Beginning with Jeff's first book, Evidence of the Afterlife, which is based on 1,200 NDEs from around the world, it includes these two quotes:

“The results of the Near-Death Experience Research Foundation (NDERF) study… finds that what people discovered during their near-death experience about God, love, afterlife, reason for our earthly existence, earthly hardships, forgiveness, and many other concepts is strikingly consistent across cultures, races, and creeds. Also, these discoveries are generally not what would have been expected from preexisting societal beliefs, religious teachings, or any other source of earthly knowledge.”

Evidence of the Afterlife was published in 2010.

In 2016, he published his second book, God and the Afterlife. His second book was "based on the largest near-death experience study in history, involving 3,000 people from diverse backgrounds and religious traditions, including nonbelievers."

Does Jeff shy away from the conclusions he reached in his first book? No. He doubles down:

"Remarkably, the content of near-death experiences is strikingly consistent. Even after rigorously studying NDEs for over fifteen years, I still marvel at how amazingly similar these experiences are regardless of the experiencers’ age, cultural beliefs, education, or geographical location.

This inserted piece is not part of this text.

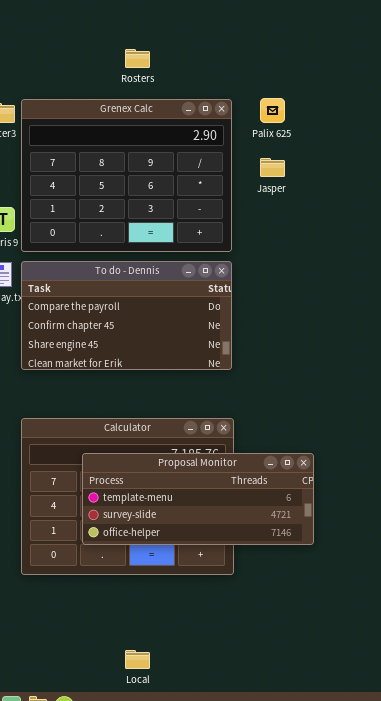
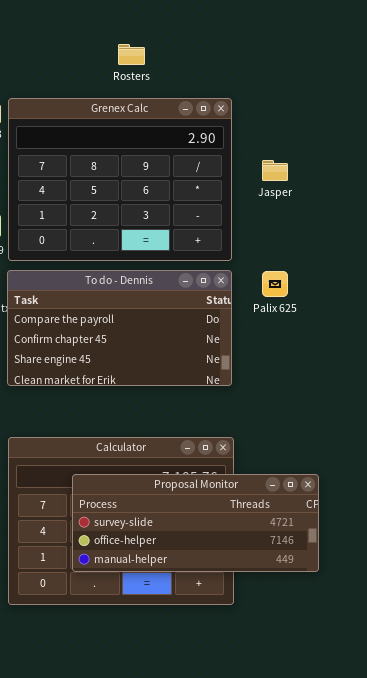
Palix 625: [260,98,285,123] -> [262,271,288,297], moved
Proposal Monitor: [82,453,314,545] -> [72,474,319,572], scrolled down 1 row

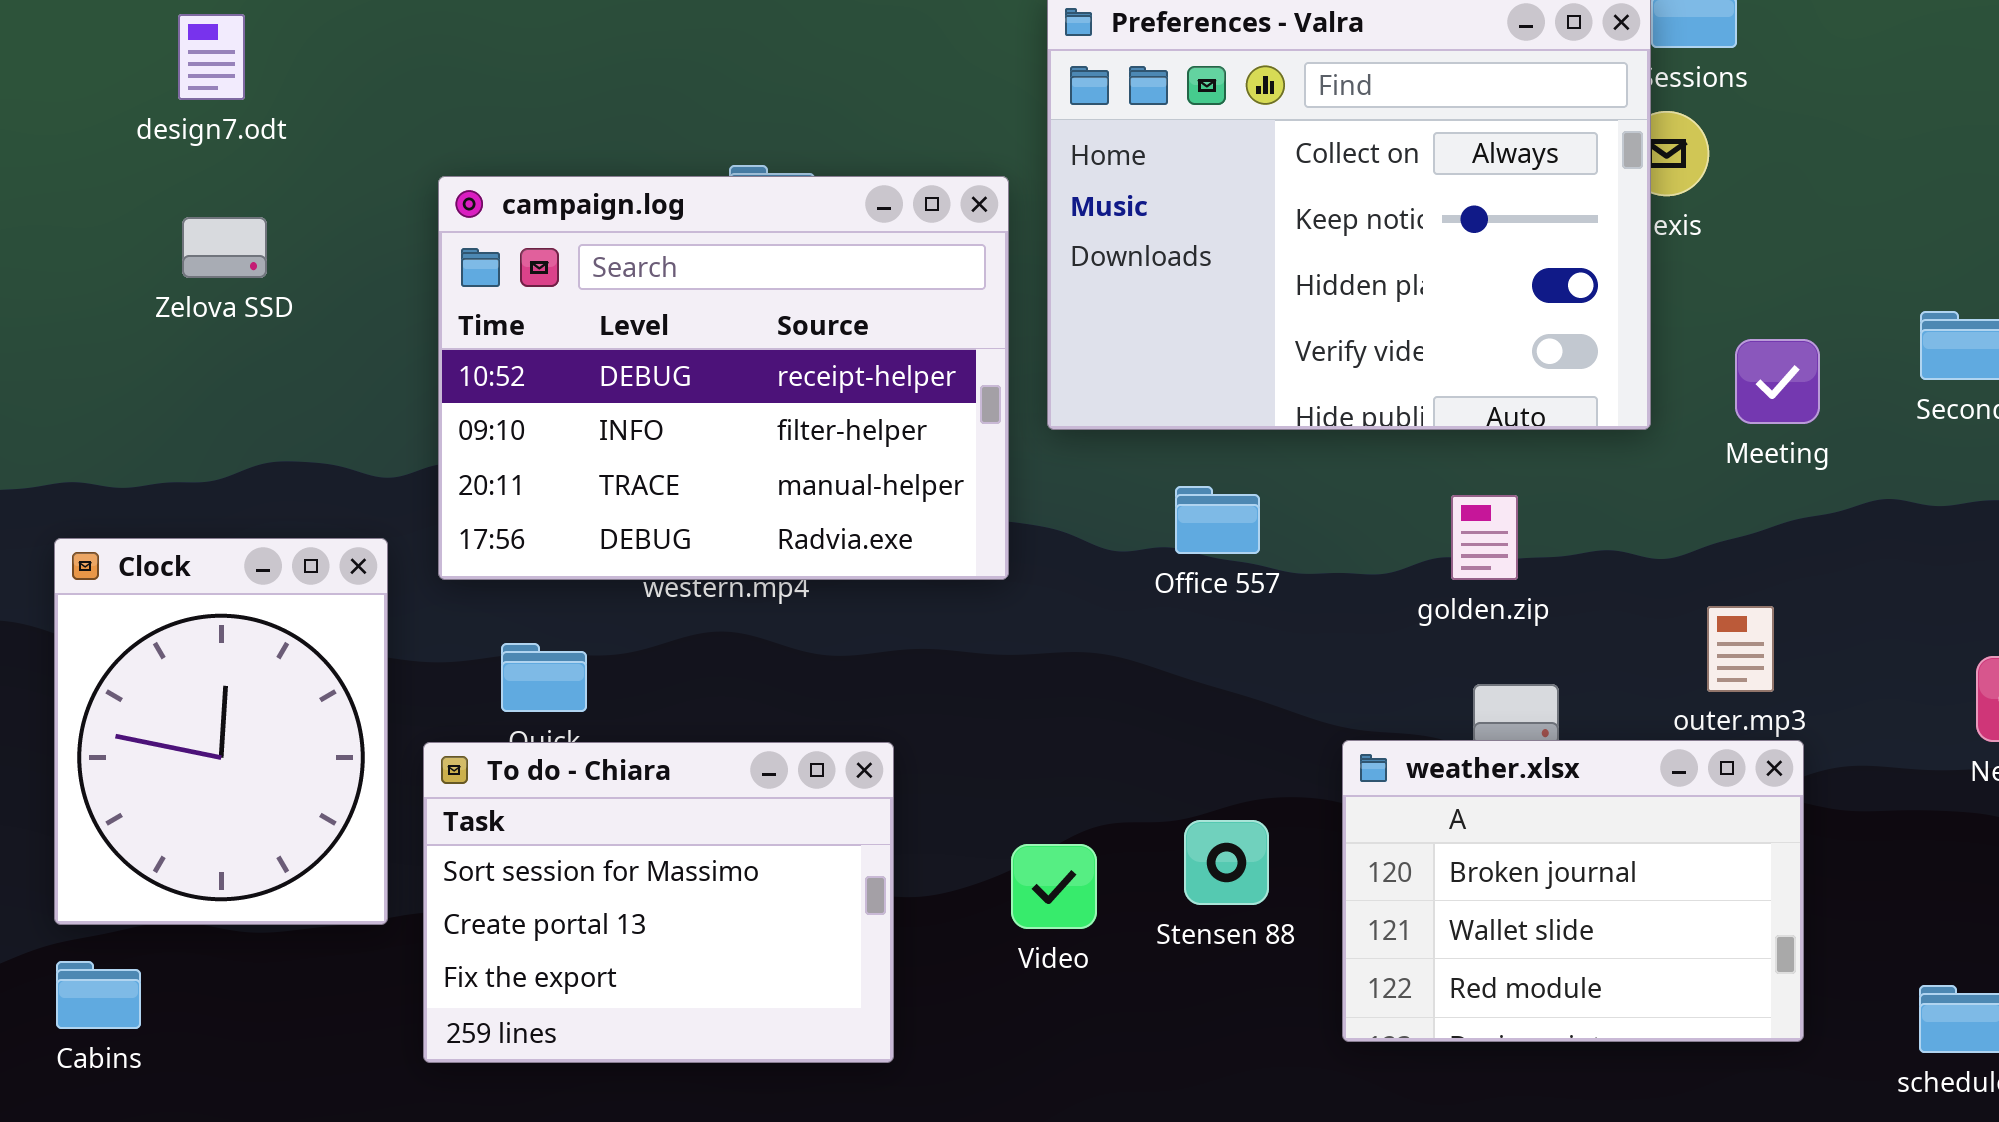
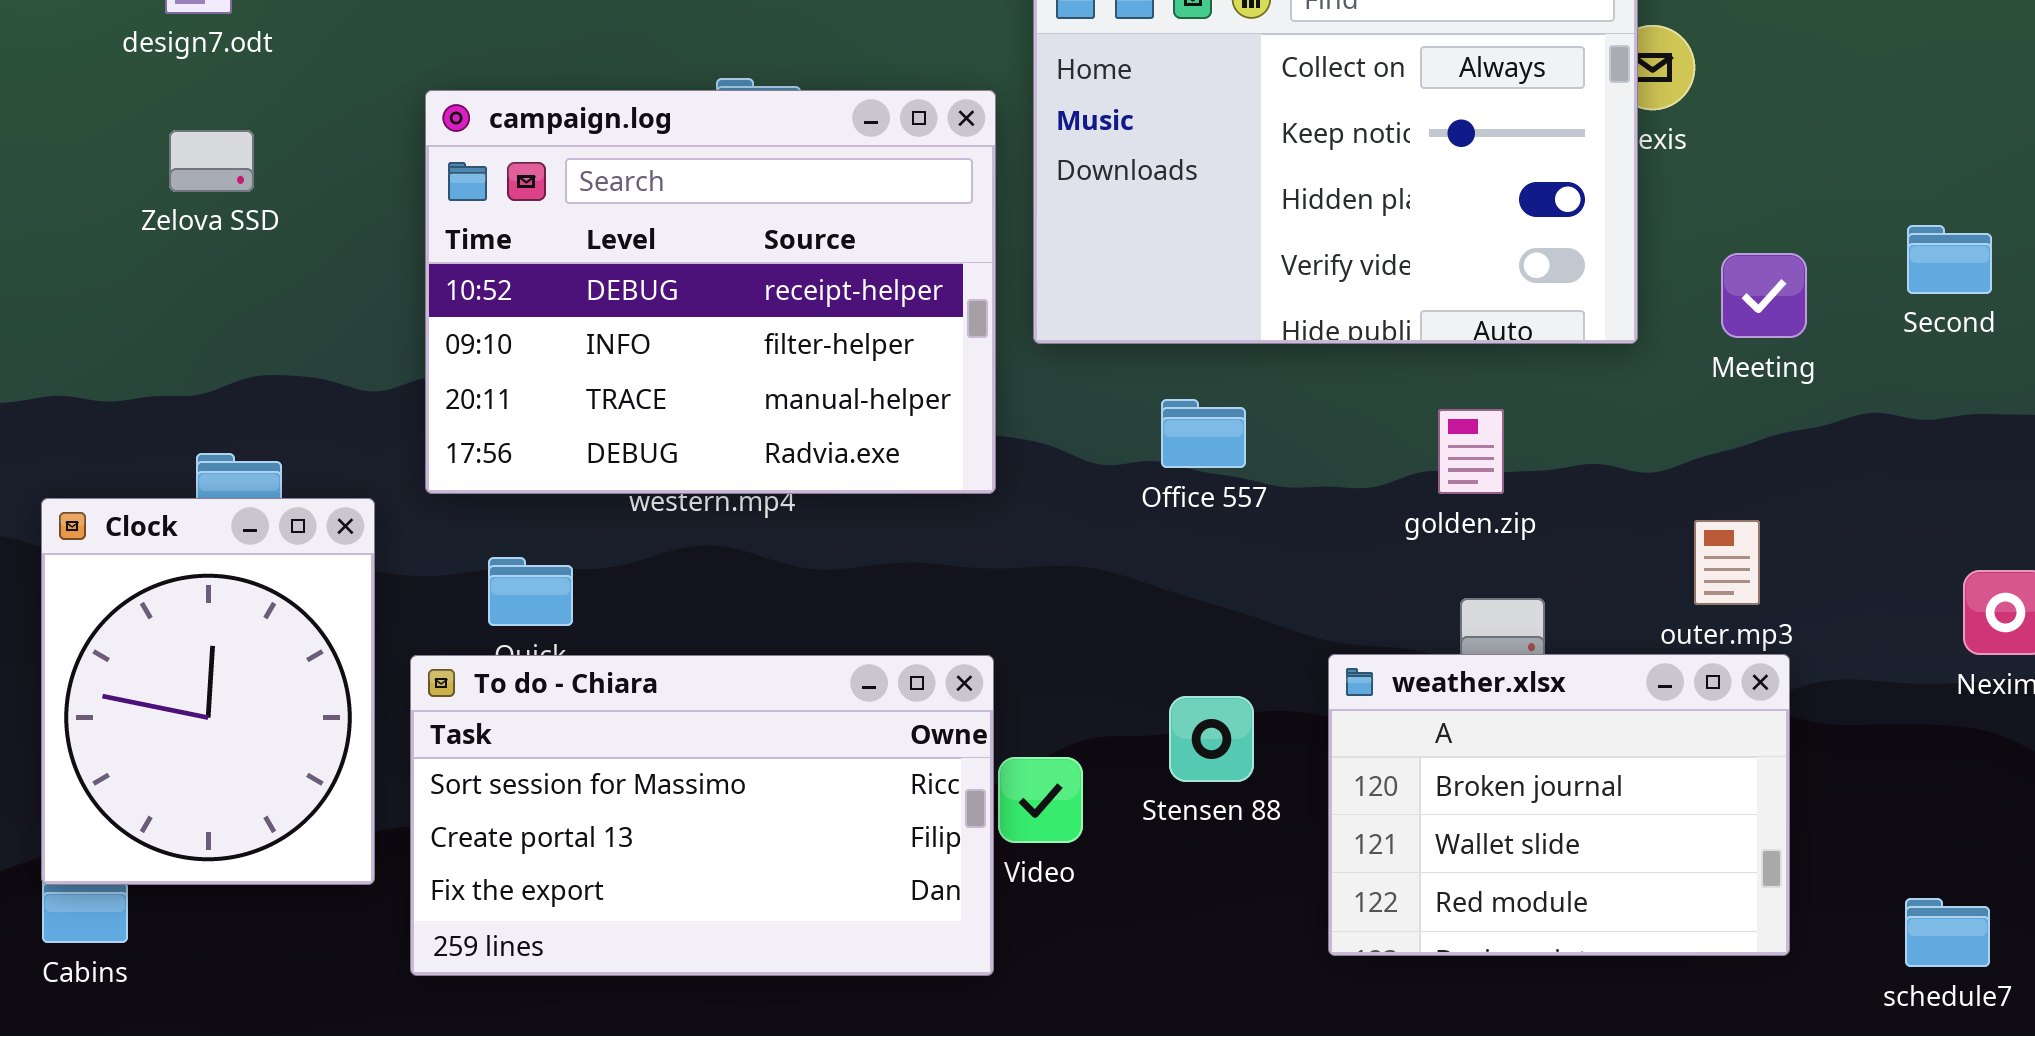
Clock: [54,538,388,925] -> [41,498,375,885], moved
To do - Chiara: [423,742,894,1063] -> [410,655,994,976], resized
Stensen 88: [1184,820,1269,905] -> [1169,696,1254,782], moved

By comparing these accounts, we begin to see a coherent picture of this other world.

We also need the kind of fantastic research that Gregory Shushan has been doing. He's been examining ancient and indigenous cultures to see if they had near-death experiences and, if so, did their experiences mirror modern NDEs?
so david, I don't want to keep pounding on the christian thing, but of course I'm going to :-) I mean how do you square this with your "primacy of christianity" thing... i.e. "Jesus is just a teeny tiny bit more special than those other guys/gals."